Fifty-seven years old and possessed of an unruly beard, portly physique and a loud but undeniable charm, Frank Worthington strode ahead, smoking his ever-present pipe. A newly appointed board member of the Charity Organisation Society, or COS, Frank had shadowed Alice in the last fortnight, apparently to report back to the board on the benefits of the almoners’ work.
Besides arranging financial assistance and practical support for patients in times of crisis, or improving their living conditions so that they were able to benefit from their hospital treatment, Alice was expected to identify those families with the means to make a small contribution, thereby increasing the hospital’s income and justifying the cost of her own salary.
Peering beneath the veneer of the family and making judgements about their financial situation while at the same time maintaining a friend
ly, trusting relationship was a tricky balancing act for the almoners, however, one that could easily swing out of kilter.
Some families fiercely resented the intrusion of home visits, particularly those that were unannounced. Alice quickly learned to brace herself against the inevitable shock on the faces of her subjects, the rising unpredictability that could beset any unannounced visit, the ever-present possibility of violence.
Not that it always helped to be mentally prepared. On one surprise home visit, Alice was pelted from an upstairs window with some foul-smelling, ominously yellow soggy rags. Another time, she lost her thumbnail in a ferociously slammed door.
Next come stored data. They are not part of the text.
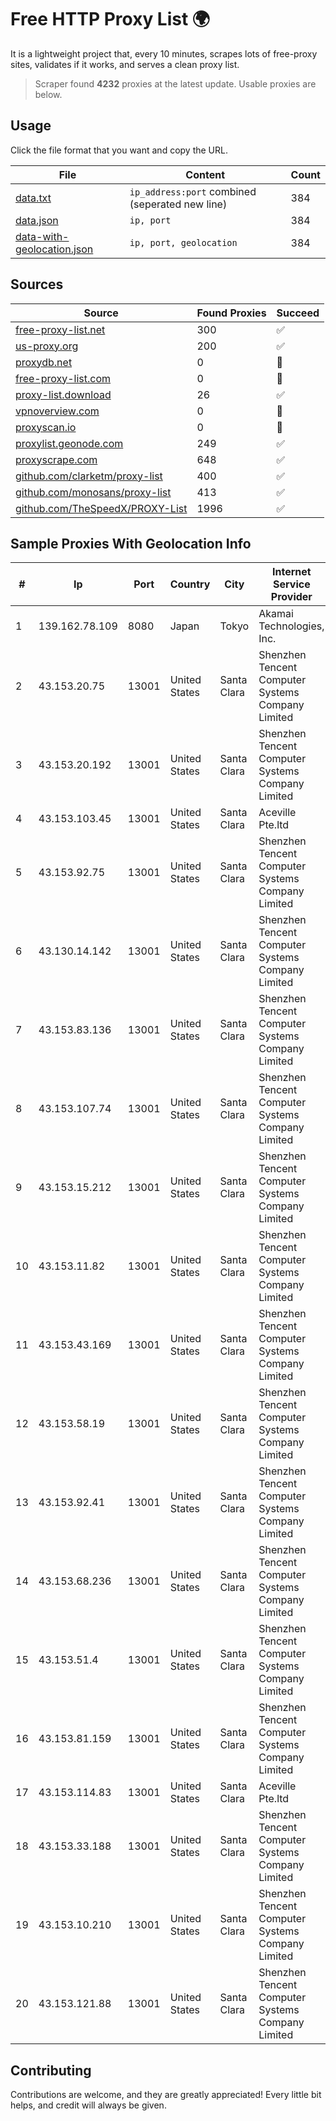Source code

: 
# Free HTTP Proxy List 🌍

It is a lightweight project that, every 10 minutes, scrapes lots of free-proxy sites, validates if it works, and serves a clean proxy list.


> Scraper found **4232** proxies at the latest update. Usable proxies are below.

## Usage

Click the file format that you want and copy the URL.


|File|Content|Count|
|----|-------|-----|
|[data.txt](https://raw.githubusercontent.com/themiralay/Proxy-List-World/master/data.txt)|`ip_address:port` combined (seperated new line)|384|
|[data.json](https://raw.githubusercontent.com/themiralay/Proxy-List-World/master/data.json)|`ip, port`|384|
|[data-with-geolocation.json](https://raw.githubusercontent.com/themiralay/Proxy-List-World/master/data-with-geolocation.json)|`ip, port, geolocation`|384|

## Sources

|Source|Found Proxies|Succeed|
|------|-------------|-------|
|[free-proxy-list.net](https://free-proxy-list.net)|300|✅|
|[us-proxy.org](https://www.us-proxy.org)|200|✅|
|[proxydb.net](http://proxydb.net)|0|🚫|
|[free-proxy-list.com](https://free-proxy-list.com/?page=&port=&type%5B%5D=http&type%5B%5D=https&up_time=0&search=Search)|0|🚫|
|[proxy-list.download](https://www.proxy-list.download/HTTP)|26|✅|
|[vpnoverview.com](https://vpnoverview.com/privacy/anonymous-browsing/free-proxy-servers)|0|🚫|
|[proxyscan.io](https://www.proxyscan.io)|0|🚫|
|[proxylist.geonode.com](https://proxylist.geonode.com/api/proxy-list?limit=300&page=1&sort_by=lastChecked&sort_type=desc&protocols=http,https)|249|✅|
|[proxyscrape.com](https://api.proxyscrape.com/v2/?request=displayproxies&protocol=http&timeout=10000&country=all&ssl=all&anonymity=all)|648|✅|
|[github.com/clarketm/proxy-list](https://raw.githubusercontent.com/clarketm/proxy-list/master/proxy-list-raw.txt)|400|✅|
|[github.com/monosans/proxy-list](https://raw.githubusercontent.com/monosans/proxy-list/main/proxies/http.txt)|413|✅|
|[github.com/TheSpeedX/PROXY-List](https://raw.githubusercontent.com/TheSpeedX/PROXY-List/master/http.txt)|1996|✅|


## Sample Proxies With Geolocation Info

|#|Ip|Port|Country|City|Internet Service Provider|
|-|--|----|-------|----|-------------------------|
|1|139.162.78.109|8080|Japan|Tokyo|Akamai Technologies, Inc.|
|2|43.153.20.75|13001|United States|Santa Clara|Shenzhen Tencent Computer Systems Company Limited|
|3|43.153.20.192|13001|United States|Santa Clara|Shenzhen Tencent Computer Systems Company Limited|
|4|43.153.103.45|13001|United States|Santa Clara|Aceville Pte.ltd|
|5|43.153.92.75|13001|United States|Santa Clara|Shenzhen Tencent Computer Systems Company Limited|
|6|43.130.14.142|13001|United States|Santa Clara|Shenzhen Tencent Computer Systems Company Limited|
|7|43.153.83.136|13001|United States|Santa Clara|Shenzhen Tencent Computer Systems Company Limited|
|8|43.153.107.74|13001|United States|Santa Clara|Shenzhen Tencent Computer Systems Company Limited|
|9|43.153.15.212|13001|United States|Santa Clara|Shenzhen Tencent Computer Systems Company Limited|
|10|43.153.11.82|13001|United States|Santa Clara|Shenzhen Tencent Computer Systems Company Limited|
|11|43.153.43.169|13001|United States|Santa Clara|Shenzhen Tencent Computer Systems Company Limited|
|12|43.153.58.19|13001|United States|Santa Clara|Shenzhen Tencent Computer Systems Company Limited|
|13|43.153.92.41|13001|United States|Santa Clara|Shenzhen Tencent Computer Systems Company Limited|
|14|43.153.68.236|13001|United States|Santa Clara|Shenzhen Tencent Computer Systems Company Limited|
|15|43.153.51.4|13001|United States|Santa Clara|Shenzhen Tencent Computer Systems Company Limited|
|16|43.153.81.159|13001|United States|Santa Clara|Shenzhen Tencent Computer Systems Company Limited|
|17|43.153.114.83|13001|United States|Santa Clara|Aceville Pte.ltd|
|18|43.153.33.188|13001|United States|Santa Clara|Shenzhen Tencent Computer Systems Company Limited|
|19|43.153.10.210|13001|United States|Santa Clara|Shenzhen Tencent Computer Systems Company Limited|
|20|43.153.121.88|13001|United States|Santa Clara|Shenzhen Tencent Computer Systems Company Limited|



## Contributing

Contributions are welcome, and they are greatly appreciated! Every
little bit helps, and credit will always be given.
According to the almoner’s file on the last family they planned to visit, the Redbournes persistently claimed poverty, but were known to frequent several of the newly opened jazz clubs in the West End. While the question mark over their earnings was a matter that required further investigation, however, it wasn’t the almoner’s biggest concern.
The Redbourne family file was marked with an asterisk; a code to indicate to the team that theirs might be a case that warranted closer inspection.
When Alice’s boss, Bess Campbell, had first visited the family in their small house in Dock Street, she later documented that she had found the children home alone. Mrs Redbourne had staggered back arm-in-arm with one of her neighbours singing ‘It’s a Long Way to Tipperary’ at the top of her voice while the Lady Almoner conducted a conversation with one of her youngest through the letterbox.
There were five children in the family, three of whom had received treatment in the outpatients department for dysentery. It was a condition feared by parents across the city: the summer diarrhoea of 1911 claimed the lives of 32,000 babies under the age of one, the plethora of flies attracted by horse manure on the streets speeding up the transmission of disease. The Redbournes’ youngest, a boy of around a year old named Henry, had fallen sick with pneumonia soon after recovering from his bout of dysentery. According to the physician who treated him, he had been lucky to survive.